During the course of the session, different advisory systems were highlighted, for example, local info renovation centers, telephone support lines, online advisory platforms and consultancy options for multi-apartment dwellings. Participants were also provided with a comprehensive overview about the ENSPOL project that supports Member States in establishing and setting up new Energy Efficiency Obligations (EEOs) and additional measures that support the requirements of the Article 7 of the Energy Efficiency Directive - 2012/27/EU. Also from the energy efficiency side, the group heard that it is important to have a complementary policy mix in place, i.e. combining different policies including information, quality assurance and advice for citizens.

Headline 3: Prosumers - Self Production and Consumption of Renewable Energy in Residential Buildings

First findings and inputs from the recently established Task Force on the topic of prosumers within the Core Theme were presented. In order to reach a higher level of renewable penetration in the heating and cooling sector, the use of flexibility tools, such as demand response and storage need to be addressed in the residential building sector. The attendees of the session became more familiar with the best-practice examples of Portugal and its support mechanisms. In addition, the case studies of Cyprus and Poland sparked the discussion on net-metering schemes and utility support schemes. Among others, awareness about the potential of technical options needs to be increased and support instruments must be adapted because they were not specifically designed for this purpose and would not be adequate to encourage combined use of renewable energy sources in this context. There was consent within the group that self-consumption is an important topic that should be continued to discussed.
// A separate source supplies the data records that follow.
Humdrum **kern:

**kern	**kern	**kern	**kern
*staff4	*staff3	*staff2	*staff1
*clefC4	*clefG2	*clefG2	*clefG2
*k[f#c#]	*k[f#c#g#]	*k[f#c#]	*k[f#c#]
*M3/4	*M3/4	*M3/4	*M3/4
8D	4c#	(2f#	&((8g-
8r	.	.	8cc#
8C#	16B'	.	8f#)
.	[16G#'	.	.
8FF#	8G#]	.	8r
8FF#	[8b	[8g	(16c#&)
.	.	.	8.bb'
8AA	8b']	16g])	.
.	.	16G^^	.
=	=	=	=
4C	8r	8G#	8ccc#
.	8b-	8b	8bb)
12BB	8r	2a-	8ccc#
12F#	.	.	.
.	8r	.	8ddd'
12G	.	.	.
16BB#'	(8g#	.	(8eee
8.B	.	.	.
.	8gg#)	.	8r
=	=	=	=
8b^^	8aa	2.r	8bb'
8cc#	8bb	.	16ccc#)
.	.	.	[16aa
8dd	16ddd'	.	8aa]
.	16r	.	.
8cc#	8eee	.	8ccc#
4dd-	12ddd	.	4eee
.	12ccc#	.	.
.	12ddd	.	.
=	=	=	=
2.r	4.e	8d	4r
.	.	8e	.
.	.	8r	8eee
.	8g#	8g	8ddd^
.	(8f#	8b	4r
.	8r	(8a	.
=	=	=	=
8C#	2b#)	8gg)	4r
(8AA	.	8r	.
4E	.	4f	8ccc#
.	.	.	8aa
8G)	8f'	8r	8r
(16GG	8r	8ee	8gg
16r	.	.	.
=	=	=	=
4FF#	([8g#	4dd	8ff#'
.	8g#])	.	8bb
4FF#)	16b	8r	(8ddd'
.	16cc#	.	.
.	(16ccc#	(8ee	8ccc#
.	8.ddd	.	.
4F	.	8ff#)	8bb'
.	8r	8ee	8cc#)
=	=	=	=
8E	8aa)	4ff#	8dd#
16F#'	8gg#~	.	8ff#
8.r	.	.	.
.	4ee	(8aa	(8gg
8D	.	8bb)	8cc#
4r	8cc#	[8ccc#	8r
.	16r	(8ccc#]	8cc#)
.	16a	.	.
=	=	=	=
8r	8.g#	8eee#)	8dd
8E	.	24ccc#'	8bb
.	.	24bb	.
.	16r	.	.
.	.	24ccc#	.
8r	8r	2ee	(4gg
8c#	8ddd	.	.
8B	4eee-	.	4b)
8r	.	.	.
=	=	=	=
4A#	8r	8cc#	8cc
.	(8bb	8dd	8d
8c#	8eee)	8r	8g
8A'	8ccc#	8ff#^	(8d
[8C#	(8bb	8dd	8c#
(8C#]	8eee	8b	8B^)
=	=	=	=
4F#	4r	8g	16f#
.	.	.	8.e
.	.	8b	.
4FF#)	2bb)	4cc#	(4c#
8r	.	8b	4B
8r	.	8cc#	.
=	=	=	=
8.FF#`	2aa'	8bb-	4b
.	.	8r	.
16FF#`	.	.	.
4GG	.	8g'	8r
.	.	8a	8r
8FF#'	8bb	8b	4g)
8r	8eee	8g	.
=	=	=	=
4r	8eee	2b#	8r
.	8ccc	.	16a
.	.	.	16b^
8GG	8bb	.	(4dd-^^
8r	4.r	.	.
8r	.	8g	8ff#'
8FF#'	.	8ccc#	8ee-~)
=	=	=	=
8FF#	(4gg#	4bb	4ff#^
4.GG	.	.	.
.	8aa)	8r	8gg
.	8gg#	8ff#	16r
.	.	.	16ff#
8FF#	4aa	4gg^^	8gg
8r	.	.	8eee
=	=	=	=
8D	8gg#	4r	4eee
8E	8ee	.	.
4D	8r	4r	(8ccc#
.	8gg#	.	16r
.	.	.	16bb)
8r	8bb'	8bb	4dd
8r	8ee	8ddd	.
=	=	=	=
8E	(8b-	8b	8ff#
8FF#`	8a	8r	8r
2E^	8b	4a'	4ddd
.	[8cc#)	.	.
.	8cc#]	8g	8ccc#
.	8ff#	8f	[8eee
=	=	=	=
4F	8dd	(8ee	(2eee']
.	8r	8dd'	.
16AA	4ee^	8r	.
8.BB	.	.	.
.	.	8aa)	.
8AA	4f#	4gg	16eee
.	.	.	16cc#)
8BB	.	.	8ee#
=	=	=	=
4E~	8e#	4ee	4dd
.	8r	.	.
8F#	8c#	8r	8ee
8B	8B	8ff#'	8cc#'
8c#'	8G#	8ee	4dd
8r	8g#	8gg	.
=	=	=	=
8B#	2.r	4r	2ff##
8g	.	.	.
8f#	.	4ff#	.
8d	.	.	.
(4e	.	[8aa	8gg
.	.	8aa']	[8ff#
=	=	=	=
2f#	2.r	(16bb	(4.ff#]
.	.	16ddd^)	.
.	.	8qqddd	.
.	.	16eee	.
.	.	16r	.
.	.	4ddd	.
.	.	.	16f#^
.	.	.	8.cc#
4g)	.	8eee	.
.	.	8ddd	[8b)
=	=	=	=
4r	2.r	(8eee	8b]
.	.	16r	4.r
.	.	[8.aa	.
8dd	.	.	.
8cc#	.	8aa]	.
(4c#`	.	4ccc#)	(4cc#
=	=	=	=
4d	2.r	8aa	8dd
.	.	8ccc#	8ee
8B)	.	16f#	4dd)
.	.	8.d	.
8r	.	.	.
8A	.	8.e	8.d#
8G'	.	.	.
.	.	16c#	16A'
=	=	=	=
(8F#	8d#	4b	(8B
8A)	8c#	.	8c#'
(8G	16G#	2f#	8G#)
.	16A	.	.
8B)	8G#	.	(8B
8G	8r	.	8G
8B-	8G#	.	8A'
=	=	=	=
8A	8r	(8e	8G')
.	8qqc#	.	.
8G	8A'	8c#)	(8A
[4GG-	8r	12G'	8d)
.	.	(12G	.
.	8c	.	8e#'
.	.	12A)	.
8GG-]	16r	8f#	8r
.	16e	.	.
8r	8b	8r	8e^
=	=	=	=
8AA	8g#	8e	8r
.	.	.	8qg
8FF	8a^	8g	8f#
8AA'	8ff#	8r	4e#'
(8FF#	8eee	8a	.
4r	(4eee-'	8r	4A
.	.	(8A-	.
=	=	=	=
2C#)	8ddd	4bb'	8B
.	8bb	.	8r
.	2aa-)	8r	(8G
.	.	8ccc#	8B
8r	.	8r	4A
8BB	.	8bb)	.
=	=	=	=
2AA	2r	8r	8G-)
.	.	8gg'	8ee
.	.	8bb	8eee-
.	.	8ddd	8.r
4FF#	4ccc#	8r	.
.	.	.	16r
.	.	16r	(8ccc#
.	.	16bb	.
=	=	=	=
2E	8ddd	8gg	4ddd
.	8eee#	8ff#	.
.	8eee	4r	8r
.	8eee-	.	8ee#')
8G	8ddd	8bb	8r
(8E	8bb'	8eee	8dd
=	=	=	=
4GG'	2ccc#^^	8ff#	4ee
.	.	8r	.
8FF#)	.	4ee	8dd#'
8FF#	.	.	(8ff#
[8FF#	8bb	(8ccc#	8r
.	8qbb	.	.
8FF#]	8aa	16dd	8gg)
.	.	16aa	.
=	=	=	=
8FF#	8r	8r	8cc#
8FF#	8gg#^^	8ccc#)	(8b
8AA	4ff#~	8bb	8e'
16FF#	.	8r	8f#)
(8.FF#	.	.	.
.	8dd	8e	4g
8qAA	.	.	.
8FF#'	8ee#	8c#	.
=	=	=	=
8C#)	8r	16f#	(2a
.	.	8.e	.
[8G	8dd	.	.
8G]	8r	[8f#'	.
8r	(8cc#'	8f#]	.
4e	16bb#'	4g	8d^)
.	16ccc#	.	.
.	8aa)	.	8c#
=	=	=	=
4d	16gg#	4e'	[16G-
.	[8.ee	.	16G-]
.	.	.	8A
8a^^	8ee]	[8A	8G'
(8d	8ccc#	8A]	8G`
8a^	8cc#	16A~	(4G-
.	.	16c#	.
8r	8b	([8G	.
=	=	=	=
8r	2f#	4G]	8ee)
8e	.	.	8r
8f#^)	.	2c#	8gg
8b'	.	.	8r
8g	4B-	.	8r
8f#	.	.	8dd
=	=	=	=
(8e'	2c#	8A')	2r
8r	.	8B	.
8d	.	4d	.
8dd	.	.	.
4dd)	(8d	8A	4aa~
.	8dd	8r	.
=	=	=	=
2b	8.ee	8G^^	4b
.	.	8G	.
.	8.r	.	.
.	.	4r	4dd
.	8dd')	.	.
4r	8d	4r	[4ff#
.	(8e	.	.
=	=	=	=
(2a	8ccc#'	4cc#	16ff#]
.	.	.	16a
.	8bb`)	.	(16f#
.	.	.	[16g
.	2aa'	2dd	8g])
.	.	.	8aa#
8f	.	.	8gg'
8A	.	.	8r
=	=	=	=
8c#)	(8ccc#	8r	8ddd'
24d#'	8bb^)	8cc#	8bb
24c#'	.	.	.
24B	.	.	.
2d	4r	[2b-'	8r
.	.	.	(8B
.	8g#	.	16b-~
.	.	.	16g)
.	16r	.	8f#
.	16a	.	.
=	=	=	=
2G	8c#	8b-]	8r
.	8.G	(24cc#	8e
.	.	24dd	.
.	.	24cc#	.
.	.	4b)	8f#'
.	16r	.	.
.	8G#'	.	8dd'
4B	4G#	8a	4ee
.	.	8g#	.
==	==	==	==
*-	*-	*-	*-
Headline 4: Renewable Cooling and Topics for the 3rd Plenary Meeting

An identified topic of interest was Renewable District Heating and Cooling. In preparation for the Renewable Cooling aspect – as it is a less understood and researched topic than Renewable Heating – a Task Force on Renewable Cooling has been established. The first half of the session gave an introduction to Renewable Cooling and participants heard about activities in this area from the Netherlands and France. More detailed research questions will be scoped out after the meeting.

The second half of this session was used to identify future topics and possible cross-cutting themes between CA-RES, the Concerted Action on the Energy Efficiency Directive (CA EED), and the Concerted Action on the Energy Performance of Buildings Directive (CA EPBD). Heat storage and the self-consumption support schemes were considered to be topics of future interest.